ACTION ITEM: Here are some records; copy every line that holds the word "lines".
---------- DATA FOR ANALYSIS ----------
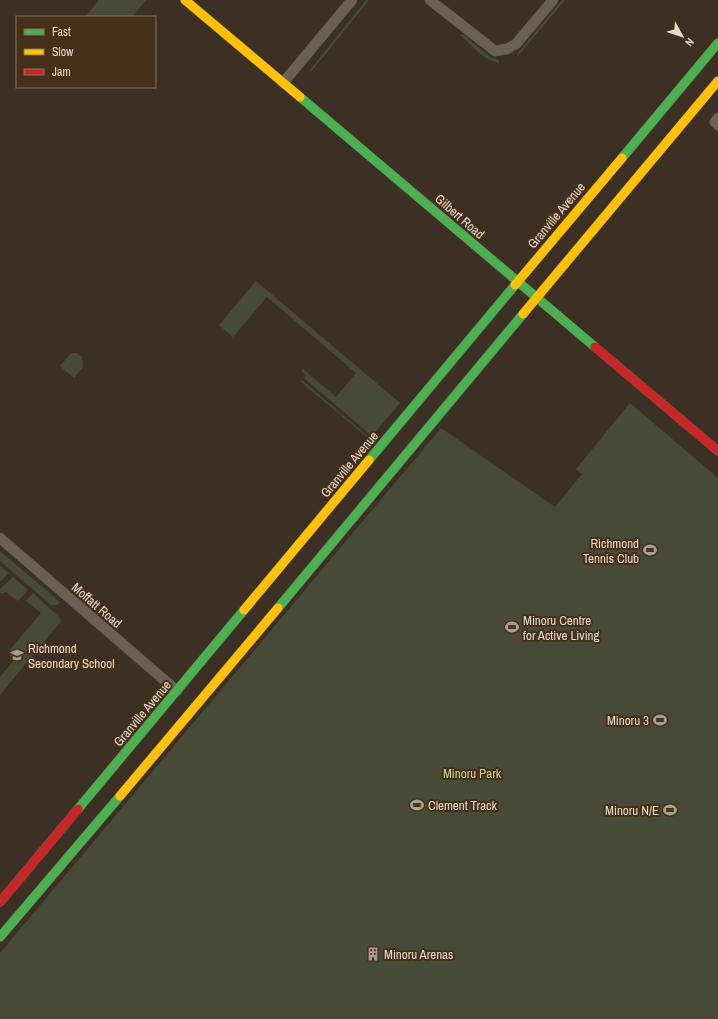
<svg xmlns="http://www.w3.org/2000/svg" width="718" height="1019" viewBox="0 0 718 1019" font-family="'Archivo Narrow',sans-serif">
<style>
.green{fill:#464a36}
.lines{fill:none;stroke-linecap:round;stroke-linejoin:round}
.street-casing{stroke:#594e44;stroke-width:11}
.fast-casing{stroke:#594e44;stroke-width:10}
.slow-casing{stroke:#594e44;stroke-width:10}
.jam-casing{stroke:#594e44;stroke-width:10}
.street{stroke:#6a6056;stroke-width:10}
.fast{stroke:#4caf50;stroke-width:9}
.slow{stroke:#ffc107;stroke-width:9}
.jam{stroke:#c62828;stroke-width:9}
.labels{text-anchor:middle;stroke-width:4;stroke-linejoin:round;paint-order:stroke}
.street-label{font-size:13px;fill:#e6d8cb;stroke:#46301a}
.poi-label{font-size:13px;fill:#e6d8cb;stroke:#46301a;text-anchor:start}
.park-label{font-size:13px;fill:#c2d595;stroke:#46301a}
</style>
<rect width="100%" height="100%" fill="#3c3024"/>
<!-- green -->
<path class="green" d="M99,0H146L132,17H85Z
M366,0H369L310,73V70Z
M562,0H565L518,56L517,54Z
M463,34L490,57L499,60V63C484,61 471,44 460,35Z
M256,281L400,403L372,436L304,378L306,375L301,371L303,369L336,397L356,373L267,297L233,337L219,325Z
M71,353H77L82,357L83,367L74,378L60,366Z
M302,380L370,438L369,439L301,382Z
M630,403L718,478V1019H0V953L441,428L555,507L582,474L576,469Z
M0,551L60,602L58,605H51L0,561Z
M0,566L9,573L0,582Z
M13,577L28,590L18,601L6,592L2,594L0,592V589Z
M33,593L62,620L0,695V677L14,660L7,653L41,613L26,601Z"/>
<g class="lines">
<!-- street casing -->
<g class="street-casing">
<path id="street" d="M430,0L495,51L507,49L516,44L553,0
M283,83L352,0
M718,118L715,122L718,125
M0,538L177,691"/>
</g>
<!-- fast casing -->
<g class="fast-casing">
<path id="fast" d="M300,97L595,347
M622,158L718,43
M369,460L515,285
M278,608L523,314
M78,809L244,610
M0,937L120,796"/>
</g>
<!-- slow casing -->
<g class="slow-casing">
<path id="slow" d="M185,0L300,97
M515,285L622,158
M523,314L718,81
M244,610L369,460
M120,796L278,608"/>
</g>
<!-- jam casing -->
<g class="jam-casing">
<path id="jam" d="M595,347L718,451
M0,902L78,809"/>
</g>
<!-- street -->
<use href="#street" class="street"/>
<!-- fast -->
<use href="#fast" class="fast"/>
<!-- slow -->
<use href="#slow" class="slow"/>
<!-- jam -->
<use href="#jam" class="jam"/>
</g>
<!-- icons -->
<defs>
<g id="stadium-bare" transform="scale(1.08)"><path d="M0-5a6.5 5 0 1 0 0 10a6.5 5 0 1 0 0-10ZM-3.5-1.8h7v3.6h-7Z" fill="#aa9d91" stroke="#46301a" stroke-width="2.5" paint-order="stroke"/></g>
<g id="school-bare" transform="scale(1.08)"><path d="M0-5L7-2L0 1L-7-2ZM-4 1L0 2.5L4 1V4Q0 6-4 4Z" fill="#aa9d91" stroke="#46301a" stroke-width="2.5" paint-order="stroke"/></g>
<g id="building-bare" transform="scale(1.08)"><path d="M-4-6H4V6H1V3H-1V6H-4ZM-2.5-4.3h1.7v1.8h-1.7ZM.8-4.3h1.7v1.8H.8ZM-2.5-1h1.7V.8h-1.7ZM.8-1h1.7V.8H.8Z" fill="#aa9d91" stroke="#46301a" stroke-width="2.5" paint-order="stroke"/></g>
</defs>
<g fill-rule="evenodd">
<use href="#stadium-bare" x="650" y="550"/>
<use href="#stadium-bare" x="512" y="627"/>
<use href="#school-bare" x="17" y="655"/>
<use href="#stadium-bare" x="660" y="720"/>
<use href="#stadium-bare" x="417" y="805"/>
<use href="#stadium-bare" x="670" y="810"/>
<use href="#building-bare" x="373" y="954"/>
</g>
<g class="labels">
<!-- street labels -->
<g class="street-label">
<text transform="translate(556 215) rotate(-50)" y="5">Granville Avenue</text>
<text transform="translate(460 216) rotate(41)" y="5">Gilbert Road</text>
<text transform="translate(349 464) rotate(-50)" y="5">Granville Avenue</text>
<text transform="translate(97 605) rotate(41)" y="5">Moffatt Road</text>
<text transform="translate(142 713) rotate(-50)" y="5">Granville Avenue</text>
</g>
<!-- poi labels -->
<g class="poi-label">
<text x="639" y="548" text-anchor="end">Richmond<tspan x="639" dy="15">Tennis Club</tspan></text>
<text x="523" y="625">Minoru Centre<tspan x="523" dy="15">for Active Living</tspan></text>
<text x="28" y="653">Richmond<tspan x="28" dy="15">Secondary School</tspan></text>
<text x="649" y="725" text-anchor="end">Minoru 3</text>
<text x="428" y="810">Clement Track</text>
<text x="659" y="815" text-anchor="end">Minoru N/E</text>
<text x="384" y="959">Minoru Arenas</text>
</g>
<!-- park labels -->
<g class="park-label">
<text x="472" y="778">Minoru Park</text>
</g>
</g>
<!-- legend -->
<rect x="16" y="16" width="140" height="72" fill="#46301a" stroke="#867361"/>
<rect x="24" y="29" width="20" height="6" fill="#4caf50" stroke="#867361"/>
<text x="52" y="36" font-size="12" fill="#e6d8cb">Fast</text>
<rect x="24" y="49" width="20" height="6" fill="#ffc107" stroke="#867361"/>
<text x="52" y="56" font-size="12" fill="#e6d8cb">Slow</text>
<rect x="24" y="69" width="20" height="6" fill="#c62828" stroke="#867361"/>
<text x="52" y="76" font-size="12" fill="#e6d8cb">Jam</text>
<!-- north arrow -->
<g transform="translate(682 36) rotate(130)" stroke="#46301a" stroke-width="3" paint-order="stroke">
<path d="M0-3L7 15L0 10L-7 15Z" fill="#e6d8cb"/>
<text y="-6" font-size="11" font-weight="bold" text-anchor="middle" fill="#e6d8cb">N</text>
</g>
</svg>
----------
YOUR SOLUTION:
.lines{fill:none;stroke-linecap:round;stroke-linejoin:round}
<g class="lines">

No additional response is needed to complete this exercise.